Yolov5官方提供了支持openVINO的方法,但为了体现通用性,这里的转换思路为:
yolov5的pt文件 先转 Onnx 再转 openVino中间件
这是因为pytorch模型必须先变为onnx才能再通过Model Optimizer转为IR。
(三)Yolov5转Onnx
(1)下载预训练模型:yolov5的yolov5s.pt
(2)使用yolov5工程目录下的export.py,本文传入参数为:
python export.py --weights D:\yolov5-master\yolov5s.pt --device '0' --batch-size 1 --imgsz (640, 640) --iou-thres 0.6 --conf-thres 0.65 --include ('onnx')
(3)顺利生成yolov5s.onnx后,使用Model Optimizer对onnx文件做优化,生成IR中间件。
pycharm切换至路径(参考Dev Tools的安装路径):D:\anaconda\envs\mypytorch\Lib\site-packages\openvino\tools\mo路径下,运行如下命令:
mo --input_model "D:\yolov5-master\yolov5s.onnx" --data_type FP16 --output_dir "D:\yolov5-master\openvino"
注在openvino2022中,不用显示指定–input_shape “[1,3, 512, 1024]”
最终在D:\yolov5-master\openvino文件夹下得到了:yolov5s.bin yolov5s.mapping 和 yolov5s.xml。

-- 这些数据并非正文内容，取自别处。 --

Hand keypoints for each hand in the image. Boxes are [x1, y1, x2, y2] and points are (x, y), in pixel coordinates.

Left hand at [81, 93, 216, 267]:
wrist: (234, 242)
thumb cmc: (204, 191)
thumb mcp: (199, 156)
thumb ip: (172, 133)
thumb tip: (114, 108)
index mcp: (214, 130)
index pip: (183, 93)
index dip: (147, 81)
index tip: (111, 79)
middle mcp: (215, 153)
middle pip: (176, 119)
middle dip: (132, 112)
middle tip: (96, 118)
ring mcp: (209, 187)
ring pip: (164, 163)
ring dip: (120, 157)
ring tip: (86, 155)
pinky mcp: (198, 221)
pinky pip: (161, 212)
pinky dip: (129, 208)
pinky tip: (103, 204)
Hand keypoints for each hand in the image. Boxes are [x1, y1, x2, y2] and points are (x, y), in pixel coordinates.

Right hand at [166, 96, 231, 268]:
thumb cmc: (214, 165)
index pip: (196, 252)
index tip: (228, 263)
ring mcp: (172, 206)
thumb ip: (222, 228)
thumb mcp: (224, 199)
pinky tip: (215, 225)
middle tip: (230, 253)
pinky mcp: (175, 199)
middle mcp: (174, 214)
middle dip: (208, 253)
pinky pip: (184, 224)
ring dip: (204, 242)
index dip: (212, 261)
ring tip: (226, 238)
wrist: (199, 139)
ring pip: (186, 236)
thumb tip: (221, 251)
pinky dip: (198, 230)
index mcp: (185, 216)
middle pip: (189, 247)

也可使用如下方法,使用python读取onnx文件后再序列化为IR中间件:
from openvino.runtime import Core
import common
from openvino.inference_engine import IECore
from openvino.offline_transformations import serialize
ie = Core()
onnx_model_path = r"D:\flask_pytorch\yolov5s.onnx"
model_onnx = ie.read_model(model=onnx_model_path)

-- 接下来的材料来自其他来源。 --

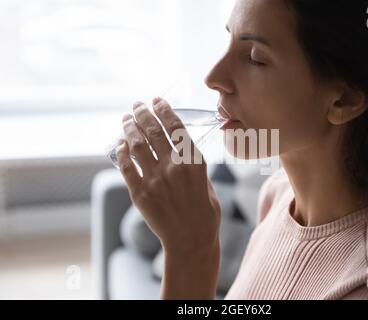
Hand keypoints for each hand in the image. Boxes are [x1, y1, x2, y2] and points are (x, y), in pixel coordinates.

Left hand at [116, 98, 220, 256]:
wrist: (191, 239)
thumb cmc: (204, 212)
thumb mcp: (206, 181)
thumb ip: (191, 163)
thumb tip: (175, 148)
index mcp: (194, 161)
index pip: (175, 126)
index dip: (163, 109)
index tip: (156, 100)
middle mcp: (174, 166)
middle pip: (153, 131)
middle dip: (143, 113)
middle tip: (136, 105)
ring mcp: (155, 179)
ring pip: (137, 144)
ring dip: (129, 128)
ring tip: (126, 119)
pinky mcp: (140, 193)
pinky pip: (126, 166)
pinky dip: (121, 152)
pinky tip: (120, 144)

compiled_model_onnx = ie.compile_model(model=model_onnx, device_name="CPU")
serialize(model=model_onnx, model_path="exported_onnx_model.xml", weights_path="exported_onnx_model.bin")
用下述代码可以得到模型的输入及输出:
ie = Core()
onnx_model_path = r"D:\flask_pytorch\yolov5s.onnx"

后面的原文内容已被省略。